Thou shalt not delay to offer the first of thy ripe fruits, and of thy liquors: the firstborn of thy sons shalt thou give unto me.(29) The first of thy ripe fruits.—Heb., of thy fulness. “Firstfruits” were the spontaneous tribute of natural piety among almost all nations. They were called by the Greeks ἀπαρχαί, by the Romans primitive. Abel’s offering (Genesis 4:4) was one of the “firstlings of his flock,” and Cain’s probably one of firstfruits.

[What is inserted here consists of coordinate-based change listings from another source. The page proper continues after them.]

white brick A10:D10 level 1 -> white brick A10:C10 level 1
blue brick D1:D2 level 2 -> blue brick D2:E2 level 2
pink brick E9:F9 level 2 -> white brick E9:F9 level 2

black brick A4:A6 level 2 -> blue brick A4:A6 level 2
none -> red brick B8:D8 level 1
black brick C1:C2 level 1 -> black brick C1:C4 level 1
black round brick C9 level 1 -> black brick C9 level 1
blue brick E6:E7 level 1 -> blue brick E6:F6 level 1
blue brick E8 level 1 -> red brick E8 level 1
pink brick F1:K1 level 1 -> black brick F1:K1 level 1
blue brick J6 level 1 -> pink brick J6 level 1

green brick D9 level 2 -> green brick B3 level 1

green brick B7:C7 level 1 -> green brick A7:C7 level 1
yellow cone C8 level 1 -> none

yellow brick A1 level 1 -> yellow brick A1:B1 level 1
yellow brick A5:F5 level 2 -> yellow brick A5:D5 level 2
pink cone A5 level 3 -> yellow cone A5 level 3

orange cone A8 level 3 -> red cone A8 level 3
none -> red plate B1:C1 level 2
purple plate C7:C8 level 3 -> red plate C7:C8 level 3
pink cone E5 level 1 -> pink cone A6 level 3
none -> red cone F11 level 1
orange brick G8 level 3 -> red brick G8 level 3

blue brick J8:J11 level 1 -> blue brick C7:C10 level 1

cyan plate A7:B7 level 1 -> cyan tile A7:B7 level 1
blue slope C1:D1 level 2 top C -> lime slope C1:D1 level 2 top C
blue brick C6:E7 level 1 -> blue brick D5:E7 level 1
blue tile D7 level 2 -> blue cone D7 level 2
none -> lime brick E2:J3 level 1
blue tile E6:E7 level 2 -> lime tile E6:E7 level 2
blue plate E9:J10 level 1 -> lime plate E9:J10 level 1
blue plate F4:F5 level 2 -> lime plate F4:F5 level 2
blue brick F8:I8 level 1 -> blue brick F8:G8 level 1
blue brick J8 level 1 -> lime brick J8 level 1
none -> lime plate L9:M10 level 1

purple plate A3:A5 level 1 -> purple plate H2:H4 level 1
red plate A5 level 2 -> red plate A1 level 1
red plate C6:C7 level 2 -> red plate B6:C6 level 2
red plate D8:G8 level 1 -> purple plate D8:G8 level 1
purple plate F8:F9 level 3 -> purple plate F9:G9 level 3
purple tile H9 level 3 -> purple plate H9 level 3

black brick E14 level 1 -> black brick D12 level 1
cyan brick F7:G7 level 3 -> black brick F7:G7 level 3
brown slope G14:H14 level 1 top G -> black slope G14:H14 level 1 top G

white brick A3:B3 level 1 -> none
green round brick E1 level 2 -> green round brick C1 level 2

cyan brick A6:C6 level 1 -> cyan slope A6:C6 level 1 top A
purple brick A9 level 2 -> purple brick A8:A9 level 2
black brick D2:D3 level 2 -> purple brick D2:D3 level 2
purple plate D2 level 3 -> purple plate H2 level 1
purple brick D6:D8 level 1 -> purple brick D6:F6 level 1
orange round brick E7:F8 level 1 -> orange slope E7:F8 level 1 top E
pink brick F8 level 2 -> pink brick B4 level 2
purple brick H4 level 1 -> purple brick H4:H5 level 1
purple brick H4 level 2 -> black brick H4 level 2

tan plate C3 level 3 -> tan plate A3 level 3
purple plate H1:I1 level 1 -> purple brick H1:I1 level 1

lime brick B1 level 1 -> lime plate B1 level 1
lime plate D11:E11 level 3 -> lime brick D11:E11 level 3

In the present passage it is assumed that firstfruits are due, and the stress is laid upon offering them promptly, without “delay.” Delay would show a grudging spirit.
Likewise shalt thou do with thine oxen, and with thy sheep: seven days it shall be with his dam; on the eighth day thou shalt give it me.(30) Thine oxen.—Rather, thy beeves. The word used is applied to horned cattle of either sex.
Seven days it shall be with his dam.—Compare Leviticus 22:27. The main object of forbidding sacrifice before the eighth day would appear to have beer-regard for the health and comfort of the mother, which needed the relief obtained by suckling its offspring. There may also have underlain the prohibition some reference to birth as an impure process. Compare the circumcision of the male child on the eighth day.
And ye shall be holy men unto me: neither shall ye eat any flesh that is torn of beasts in the field; ye shall cast it to the dogs.(31) Ye shall be holy men unto me.—Compare Exodus 19:6. The holiness really desired was holiness of heart and spirit. Outward ordinances could not effect this; but, to keep the thought perpetually before- men’s minds, a network of external obligations was devised, whereof a specimen is given in the law which follows. The flesh of an animal torn by a carnivorous beast would be doubly unclean: (1) By contact with the unclean carnivorous beast; and (2) through not having all the blood properly drained from it. It was therefore not to be eaten by a Hebrew.
Ye shall cast it to the dogs—i.e., ye shall do this rather than eat it. The flesh might probably be given, or even sold, to an alien. (Compare Deuteronomy 14:21.)